/AI-Plays-Brick-Breaker

Uses neural networks with NEAT to train on and beat the classic Atari game 'Breakout' aka Brick Breaker

Primary LanguagePython

AI-Plays-Brick-Breaker

Uses neural networks with NEAT to train on and beat the classic Atari game 'Breakout' aka Brick Breaker.

NOTE: There is randomness involved in the starting velocity and direction of the ball. Neural networks will often only optimize a part of these possible options, so even Test_best_AI.py will do well only 50% of the time despite putting together multiple neural networks. To get the perfect AI, train for more generations (default is at 300) after removing the fitness threshold from NEAT_config.txt, or create neural networks for each random option of the ball and put the best of each together.

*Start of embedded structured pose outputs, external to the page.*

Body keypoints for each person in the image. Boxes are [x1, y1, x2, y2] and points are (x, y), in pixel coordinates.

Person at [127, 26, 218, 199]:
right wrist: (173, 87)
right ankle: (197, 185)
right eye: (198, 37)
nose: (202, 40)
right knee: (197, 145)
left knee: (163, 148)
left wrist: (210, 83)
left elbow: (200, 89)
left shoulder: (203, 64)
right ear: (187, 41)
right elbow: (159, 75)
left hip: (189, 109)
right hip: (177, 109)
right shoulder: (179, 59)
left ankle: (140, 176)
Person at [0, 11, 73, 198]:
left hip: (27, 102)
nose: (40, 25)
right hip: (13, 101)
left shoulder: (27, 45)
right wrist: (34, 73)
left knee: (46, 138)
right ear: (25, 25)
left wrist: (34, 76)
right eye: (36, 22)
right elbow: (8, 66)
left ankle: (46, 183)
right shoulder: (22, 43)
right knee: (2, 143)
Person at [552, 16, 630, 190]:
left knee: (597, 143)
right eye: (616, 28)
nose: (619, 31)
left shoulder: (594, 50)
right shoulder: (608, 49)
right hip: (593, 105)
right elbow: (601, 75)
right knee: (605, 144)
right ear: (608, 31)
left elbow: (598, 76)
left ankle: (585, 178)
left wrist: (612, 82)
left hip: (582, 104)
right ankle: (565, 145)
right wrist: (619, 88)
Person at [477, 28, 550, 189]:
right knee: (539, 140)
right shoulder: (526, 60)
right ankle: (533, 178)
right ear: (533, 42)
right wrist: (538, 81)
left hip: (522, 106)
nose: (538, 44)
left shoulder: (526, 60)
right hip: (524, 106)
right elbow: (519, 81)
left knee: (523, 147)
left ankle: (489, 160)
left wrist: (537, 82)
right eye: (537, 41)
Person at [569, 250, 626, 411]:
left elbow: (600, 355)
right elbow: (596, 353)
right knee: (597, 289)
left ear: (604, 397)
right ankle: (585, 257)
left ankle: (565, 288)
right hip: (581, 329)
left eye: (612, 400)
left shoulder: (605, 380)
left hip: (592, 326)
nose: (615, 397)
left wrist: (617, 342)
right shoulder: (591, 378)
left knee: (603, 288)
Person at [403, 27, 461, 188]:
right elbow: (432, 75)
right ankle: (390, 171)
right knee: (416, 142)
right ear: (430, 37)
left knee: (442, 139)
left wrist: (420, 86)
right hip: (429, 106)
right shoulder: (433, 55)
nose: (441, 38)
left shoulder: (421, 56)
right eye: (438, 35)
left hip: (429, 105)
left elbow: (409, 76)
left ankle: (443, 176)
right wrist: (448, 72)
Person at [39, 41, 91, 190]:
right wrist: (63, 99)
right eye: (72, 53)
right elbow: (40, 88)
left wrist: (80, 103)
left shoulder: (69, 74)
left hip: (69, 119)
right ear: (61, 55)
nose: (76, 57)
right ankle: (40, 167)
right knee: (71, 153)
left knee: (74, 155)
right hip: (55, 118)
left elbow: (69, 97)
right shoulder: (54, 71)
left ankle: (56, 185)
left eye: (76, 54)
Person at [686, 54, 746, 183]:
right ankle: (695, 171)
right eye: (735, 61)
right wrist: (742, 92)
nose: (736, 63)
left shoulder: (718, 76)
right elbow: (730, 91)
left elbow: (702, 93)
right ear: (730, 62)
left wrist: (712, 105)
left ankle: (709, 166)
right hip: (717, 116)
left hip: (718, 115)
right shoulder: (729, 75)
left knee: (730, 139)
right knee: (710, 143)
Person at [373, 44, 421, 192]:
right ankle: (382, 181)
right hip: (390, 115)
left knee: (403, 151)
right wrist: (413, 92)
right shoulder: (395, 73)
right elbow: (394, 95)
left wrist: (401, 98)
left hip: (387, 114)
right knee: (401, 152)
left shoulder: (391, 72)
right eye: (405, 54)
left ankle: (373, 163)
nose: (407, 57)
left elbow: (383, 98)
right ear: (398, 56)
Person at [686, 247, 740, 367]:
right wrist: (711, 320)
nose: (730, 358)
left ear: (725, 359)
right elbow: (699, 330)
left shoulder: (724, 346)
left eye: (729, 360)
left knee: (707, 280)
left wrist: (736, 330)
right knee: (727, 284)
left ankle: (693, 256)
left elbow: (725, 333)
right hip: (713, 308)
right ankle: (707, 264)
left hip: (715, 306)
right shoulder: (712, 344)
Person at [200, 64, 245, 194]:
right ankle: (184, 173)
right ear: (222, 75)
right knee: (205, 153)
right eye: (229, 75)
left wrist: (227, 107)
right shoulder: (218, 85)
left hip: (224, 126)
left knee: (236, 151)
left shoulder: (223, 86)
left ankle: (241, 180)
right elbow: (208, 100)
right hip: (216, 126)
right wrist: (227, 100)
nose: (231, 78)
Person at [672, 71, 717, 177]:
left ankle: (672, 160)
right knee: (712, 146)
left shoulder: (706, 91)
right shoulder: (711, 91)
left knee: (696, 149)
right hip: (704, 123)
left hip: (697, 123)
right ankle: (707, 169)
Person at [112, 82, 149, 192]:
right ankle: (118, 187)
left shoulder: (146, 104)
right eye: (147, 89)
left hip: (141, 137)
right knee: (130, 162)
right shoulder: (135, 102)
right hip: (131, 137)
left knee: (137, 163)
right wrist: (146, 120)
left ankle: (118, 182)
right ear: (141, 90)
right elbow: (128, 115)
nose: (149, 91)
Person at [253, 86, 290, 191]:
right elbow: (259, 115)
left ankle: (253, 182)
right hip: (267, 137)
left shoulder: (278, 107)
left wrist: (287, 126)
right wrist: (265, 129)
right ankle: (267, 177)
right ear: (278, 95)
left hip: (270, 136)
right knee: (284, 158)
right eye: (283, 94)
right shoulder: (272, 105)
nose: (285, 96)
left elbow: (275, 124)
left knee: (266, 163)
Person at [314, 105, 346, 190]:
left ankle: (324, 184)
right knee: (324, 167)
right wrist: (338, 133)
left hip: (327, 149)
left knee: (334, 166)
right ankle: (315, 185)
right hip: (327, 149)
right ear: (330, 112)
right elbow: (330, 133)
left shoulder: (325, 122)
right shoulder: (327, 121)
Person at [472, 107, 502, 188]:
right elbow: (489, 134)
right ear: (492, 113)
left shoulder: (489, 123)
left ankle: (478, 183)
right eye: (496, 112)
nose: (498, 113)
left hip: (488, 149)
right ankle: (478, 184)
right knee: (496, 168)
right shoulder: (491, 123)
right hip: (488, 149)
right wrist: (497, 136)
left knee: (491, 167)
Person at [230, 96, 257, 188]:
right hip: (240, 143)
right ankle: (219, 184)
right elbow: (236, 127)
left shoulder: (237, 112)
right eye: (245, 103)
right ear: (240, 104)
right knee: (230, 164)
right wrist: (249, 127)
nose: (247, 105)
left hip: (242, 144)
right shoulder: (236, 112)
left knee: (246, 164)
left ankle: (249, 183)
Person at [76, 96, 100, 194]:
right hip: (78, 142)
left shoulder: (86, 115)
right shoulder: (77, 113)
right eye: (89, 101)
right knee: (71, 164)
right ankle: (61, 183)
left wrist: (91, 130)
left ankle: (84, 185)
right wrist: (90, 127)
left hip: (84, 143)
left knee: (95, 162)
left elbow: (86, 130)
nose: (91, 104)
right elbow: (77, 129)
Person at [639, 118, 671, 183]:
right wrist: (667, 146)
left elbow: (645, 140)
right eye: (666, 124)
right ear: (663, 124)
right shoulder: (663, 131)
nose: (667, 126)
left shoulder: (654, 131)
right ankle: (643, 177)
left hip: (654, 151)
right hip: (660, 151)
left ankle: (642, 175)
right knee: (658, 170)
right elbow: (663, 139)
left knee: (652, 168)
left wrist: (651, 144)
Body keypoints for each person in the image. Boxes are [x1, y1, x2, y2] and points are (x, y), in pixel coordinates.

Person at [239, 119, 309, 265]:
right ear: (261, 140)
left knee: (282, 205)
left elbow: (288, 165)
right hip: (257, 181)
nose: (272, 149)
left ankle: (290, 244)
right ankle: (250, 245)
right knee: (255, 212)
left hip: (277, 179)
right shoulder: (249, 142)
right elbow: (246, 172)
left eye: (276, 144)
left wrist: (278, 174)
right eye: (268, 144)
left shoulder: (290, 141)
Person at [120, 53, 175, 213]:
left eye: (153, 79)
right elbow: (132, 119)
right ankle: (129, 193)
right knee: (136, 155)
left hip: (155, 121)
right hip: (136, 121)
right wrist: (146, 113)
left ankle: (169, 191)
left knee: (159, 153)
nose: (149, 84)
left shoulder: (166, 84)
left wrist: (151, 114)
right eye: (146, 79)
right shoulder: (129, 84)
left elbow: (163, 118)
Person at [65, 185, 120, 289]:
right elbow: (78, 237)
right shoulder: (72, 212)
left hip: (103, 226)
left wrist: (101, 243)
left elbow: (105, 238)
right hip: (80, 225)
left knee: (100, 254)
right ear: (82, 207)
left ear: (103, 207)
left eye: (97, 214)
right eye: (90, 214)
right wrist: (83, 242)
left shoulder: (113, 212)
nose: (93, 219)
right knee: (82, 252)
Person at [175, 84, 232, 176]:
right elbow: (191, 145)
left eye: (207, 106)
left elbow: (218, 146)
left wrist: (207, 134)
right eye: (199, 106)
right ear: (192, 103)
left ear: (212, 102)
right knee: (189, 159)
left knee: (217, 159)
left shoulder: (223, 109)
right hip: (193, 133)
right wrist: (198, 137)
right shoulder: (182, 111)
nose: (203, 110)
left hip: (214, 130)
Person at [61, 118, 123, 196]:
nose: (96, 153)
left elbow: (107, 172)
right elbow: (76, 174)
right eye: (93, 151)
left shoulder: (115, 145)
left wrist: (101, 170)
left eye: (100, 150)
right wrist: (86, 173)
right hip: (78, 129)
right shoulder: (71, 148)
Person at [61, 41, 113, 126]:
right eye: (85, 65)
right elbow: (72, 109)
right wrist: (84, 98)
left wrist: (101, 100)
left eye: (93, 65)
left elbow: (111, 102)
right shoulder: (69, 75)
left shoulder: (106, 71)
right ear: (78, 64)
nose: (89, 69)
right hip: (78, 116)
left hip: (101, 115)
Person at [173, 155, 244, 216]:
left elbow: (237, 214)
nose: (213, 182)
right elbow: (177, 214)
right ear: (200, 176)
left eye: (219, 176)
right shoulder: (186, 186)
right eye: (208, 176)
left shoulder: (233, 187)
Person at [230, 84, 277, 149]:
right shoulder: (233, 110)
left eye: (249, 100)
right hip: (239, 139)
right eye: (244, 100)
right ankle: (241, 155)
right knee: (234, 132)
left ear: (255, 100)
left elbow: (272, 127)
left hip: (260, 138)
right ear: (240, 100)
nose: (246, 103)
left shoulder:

Note that this will likely take several hours (100 gens ~ 1hr) and hence hasn't been done yet.

Requirements:

  • pygame
  • neat-python (ensure you install neat-python and not just neat)

Instructions for use:

  • To play the game on your own, run game_env.py
  • To modify the fitness function and/or retrain the neural network, run Train_Brick_Breaker_AI.py
  • To run the pickled models, use Test_best_AI.py
  • To change the configuration of the NEAT neural networks, change the parameters in NEAT_config.txt
  • You can view the winning game from my fitness function in the .mp4 video
  • bestGenome.txt contains details of the winning neural network as reported by NEAT's stat reporter, but cannot be run directly. Use to see to details of the winning neural network.